- Task
Every line from the one containing "lantern: none [1077,949,1137,1079]" to the one containing "wall art: present [1095,475,1279,684]" in the records below, both included, must be set down exactly, and no other line.

#### Given data

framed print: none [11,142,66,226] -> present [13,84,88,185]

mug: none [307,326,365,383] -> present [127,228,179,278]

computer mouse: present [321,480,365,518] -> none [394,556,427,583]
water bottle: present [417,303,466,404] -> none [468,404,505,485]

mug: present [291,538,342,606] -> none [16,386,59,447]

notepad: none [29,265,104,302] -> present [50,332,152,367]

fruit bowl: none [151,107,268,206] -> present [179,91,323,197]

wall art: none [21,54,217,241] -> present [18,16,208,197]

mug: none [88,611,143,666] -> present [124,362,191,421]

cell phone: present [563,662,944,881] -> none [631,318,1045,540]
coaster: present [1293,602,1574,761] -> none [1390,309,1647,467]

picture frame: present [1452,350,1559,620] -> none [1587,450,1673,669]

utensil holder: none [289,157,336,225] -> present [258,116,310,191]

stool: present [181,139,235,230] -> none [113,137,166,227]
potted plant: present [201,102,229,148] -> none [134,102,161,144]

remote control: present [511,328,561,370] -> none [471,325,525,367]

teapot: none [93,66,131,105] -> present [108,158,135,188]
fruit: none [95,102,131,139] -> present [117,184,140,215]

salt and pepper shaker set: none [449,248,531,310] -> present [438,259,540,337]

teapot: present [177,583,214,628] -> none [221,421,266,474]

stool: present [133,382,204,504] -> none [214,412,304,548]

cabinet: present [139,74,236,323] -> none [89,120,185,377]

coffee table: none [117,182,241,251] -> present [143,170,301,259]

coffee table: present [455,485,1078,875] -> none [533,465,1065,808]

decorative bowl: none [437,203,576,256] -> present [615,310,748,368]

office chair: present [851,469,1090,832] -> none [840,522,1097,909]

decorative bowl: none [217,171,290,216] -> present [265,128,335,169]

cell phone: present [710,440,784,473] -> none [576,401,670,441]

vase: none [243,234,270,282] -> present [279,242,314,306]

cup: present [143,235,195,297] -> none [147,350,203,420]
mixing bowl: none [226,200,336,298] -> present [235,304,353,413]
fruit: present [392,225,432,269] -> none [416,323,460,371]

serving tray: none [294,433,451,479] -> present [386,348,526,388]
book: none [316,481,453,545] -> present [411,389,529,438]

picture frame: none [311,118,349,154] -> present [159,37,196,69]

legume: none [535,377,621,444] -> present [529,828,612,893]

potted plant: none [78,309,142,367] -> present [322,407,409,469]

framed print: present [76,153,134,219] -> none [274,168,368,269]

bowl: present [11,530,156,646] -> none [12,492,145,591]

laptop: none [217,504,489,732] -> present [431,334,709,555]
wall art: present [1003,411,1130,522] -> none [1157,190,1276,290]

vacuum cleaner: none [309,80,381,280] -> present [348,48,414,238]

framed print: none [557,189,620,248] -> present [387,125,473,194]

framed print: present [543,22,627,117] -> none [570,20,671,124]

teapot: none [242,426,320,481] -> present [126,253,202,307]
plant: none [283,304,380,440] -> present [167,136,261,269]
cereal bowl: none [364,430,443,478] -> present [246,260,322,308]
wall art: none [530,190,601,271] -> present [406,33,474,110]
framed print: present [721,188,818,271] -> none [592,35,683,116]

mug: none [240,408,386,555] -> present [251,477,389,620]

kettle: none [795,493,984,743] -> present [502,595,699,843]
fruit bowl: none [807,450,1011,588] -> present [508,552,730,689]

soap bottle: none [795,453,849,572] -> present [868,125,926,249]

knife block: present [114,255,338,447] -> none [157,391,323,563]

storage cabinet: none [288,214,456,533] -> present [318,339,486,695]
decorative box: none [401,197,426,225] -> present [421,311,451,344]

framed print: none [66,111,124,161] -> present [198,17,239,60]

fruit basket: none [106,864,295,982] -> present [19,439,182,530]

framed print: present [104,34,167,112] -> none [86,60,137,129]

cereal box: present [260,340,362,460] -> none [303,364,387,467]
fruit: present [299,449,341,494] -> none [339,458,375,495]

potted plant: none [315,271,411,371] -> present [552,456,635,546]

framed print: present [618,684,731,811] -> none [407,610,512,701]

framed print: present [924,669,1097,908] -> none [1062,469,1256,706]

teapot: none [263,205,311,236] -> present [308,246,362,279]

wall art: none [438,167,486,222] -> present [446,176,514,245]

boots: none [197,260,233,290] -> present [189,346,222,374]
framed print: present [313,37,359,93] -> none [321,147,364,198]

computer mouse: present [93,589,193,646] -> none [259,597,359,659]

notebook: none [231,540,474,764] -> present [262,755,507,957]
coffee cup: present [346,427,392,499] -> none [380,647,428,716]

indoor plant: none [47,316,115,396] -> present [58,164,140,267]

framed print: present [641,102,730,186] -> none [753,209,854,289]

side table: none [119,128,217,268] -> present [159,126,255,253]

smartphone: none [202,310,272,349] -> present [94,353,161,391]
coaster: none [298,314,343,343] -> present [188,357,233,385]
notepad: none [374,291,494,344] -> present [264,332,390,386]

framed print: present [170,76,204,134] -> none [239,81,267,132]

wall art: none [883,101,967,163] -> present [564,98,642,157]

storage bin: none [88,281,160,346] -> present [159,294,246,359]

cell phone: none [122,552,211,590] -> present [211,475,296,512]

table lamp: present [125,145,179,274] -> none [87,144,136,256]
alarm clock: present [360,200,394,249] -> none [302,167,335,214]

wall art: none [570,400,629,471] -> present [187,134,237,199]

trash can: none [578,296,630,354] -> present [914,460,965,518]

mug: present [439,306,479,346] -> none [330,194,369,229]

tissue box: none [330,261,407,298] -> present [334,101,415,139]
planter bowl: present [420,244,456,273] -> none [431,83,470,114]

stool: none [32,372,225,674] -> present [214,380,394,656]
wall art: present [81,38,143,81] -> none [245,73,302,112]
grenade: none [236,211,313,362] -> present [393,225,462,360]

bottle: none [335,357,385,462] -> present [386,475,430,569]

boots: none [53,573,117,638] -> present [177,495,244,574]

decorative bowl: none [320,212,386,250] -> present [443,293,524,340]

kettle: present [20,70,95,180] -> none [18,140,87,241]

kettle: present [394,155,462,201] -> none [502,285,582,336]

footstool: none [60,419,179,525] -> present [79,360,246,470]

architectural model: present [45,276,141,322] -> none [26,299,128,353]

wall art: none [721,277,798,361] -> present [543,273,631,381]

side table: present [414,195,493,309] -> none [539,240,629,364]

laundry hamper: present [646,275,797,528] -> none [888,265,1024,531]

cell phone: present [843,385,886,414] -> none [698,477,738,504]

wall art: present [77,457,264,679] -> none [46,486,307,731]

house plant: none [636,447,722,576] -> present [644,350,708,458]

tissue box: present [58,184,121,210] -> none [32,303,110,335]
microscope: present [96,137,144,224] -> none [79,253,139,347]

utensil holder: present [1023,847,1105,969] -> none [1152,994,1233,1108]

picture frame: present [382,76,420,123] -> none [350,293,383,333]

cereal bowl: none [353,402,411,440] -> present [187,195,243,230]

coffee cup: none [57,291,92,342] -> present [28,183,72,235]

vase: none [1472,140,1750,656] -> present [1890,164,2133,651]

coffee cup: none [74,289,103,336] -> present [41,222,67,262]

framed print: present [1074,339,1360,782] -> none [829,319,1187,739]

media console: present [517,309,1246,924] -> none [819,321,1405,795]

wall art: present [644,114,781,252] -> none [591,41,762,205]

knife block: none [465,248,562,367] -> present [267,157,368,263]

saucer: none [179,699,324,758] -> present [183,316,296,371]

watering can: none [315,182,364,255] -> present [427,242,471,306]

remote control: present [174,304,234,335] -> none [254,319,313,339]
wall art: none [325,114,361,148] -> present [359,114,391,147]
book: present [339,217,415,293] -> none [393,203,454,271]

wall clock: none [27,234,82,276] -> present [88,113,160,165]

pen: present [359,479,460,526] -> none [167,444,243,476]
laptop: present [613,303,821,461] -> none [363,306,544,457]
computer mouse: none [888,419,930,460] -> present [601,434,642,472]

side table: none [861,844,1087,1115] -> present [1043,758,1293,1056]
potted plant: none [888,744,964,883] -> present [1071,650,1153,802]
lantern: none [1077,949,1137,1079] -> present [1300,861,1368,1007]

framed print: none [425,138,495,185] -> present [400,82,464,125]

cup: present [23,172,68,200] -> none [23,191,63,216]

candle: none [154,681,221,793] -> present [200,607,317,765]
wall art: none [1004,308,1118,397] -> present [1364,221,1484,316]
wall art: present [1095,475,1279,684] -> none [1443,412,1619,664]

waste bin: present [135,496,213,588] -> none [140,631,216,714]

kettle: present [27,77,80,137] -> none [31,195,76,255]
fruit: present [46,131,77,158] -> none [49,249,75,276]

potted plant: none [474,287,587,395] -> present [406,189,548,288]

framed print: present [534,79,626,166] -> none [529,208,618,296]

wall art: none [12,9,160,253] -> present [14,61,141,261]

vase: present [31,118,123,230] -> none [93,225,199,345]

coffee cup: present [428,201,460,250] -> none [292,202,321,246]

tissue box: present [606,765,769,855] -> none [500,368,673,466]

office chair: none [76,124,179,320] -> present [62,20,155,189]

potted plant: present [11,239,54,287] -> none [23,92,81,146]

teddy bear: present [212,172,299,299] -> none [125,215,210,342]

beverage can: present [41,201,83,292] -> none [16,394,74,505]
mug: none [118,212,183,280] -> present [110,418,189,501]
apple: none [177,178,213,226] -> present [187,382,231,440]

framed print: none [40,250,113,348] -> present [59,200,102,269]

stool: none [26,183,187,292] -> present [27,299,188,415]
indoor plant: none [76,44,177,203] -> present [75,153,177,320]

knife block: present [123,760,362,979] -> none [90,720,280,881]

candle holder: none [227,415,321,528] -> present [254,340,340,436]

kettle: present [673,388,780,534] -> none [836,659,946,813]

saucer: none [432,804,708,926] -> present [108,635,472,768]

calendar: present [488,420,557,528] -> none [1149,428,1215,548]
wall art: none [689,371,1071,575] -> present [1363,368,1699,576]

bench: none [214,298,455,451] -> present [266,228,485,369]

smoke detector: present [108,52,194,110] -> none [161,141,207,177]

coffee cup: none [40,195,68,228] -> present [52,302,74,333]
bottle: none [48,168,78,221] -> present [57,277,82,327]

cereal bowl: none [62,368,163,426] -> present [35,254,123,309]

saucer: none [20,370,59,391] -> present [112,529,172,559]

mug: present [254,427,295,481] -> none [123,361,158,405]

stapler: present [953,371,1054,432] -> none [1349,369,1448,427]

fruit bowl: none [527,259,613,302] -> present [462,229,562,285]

########

- Problem solution
lantern: none [1077,949,1137,1079] -> present [1300,861,1368,1007]

framed print: none [425,138,495,185] -> present [400,82,464,125]

cup: present [23,172,68,200] -> none [23,191,63,216]

candle: none [154,681,221,793] -> present [200,607,317,765]
wall art: none [1004,308,1118,397] -> present [1364,221,1484,316]
wall art: present [1095,475,1279,684] -> none [1443,412,1619,664]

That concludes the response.